What to produce: Retype the material below without any changes, from its first line through the line containing "h=10 m=29 s=58".

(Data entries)

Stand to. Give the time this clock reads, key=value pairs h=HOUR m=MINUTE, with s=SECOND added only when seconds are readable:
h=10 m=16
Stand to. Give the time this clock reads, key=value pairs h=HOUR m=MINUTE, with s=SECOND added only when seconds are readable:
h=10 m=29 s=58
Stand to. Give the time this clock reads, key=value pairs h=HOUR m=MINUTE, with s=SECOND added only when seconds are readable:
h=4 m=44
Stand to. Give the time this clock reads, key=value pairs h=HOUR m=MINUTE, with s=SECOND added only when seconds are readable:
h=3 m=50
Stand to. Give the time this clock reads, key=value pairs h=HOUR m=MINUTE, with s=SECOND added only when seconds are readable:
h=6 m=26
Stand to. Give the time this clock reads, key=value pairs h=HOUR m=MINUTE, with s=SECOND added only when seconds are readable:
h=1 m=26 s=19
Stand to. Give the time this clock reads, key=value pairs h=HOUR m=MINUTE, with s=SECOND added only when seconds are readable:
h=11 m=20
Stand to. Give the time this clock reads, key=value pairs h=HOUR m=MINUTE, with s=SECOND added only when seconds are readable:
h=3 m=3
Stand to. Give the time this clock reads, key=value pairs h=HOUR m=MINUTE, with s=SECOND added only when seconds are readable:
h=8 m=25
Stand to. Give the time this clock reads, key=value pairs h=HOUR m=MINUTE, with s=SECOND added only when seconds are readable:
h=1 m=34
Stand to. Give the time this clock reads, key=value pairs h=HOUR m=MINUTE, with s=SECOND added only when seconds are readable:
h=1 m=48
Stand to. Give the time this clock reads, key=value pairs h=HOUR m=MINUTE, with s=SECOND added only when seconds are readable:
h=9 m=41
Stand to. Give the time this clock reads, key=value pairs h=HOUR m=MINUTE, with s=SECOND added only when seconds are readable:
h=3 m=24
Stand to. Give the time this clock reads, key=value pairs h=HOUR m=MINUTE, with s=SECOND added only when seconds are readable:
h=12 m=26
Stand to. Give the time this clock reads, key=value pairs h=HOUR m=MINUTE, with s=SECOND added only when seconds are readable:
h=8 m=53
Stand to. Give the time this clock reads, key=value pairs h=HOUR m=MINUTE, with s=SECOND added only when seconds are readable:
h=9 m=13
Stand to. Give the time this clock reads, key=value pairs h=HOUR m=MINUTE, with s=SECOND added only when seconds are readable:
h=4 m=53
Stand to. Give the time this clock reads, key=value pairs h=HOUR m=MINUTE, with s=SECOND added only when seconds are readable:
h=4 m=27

Task solution:
Stand to. Give the time this clock reads, key=value pairs h=HOUR m=MINUTE, with s=SECOND added only when seconds are readable:
h=10 m=16
Stand to. Give the time this clock reads, key=value pairs h=HOUR m=MINUTE, with s=SECOND added only when seconds are readable:
h=10 m=29 s=58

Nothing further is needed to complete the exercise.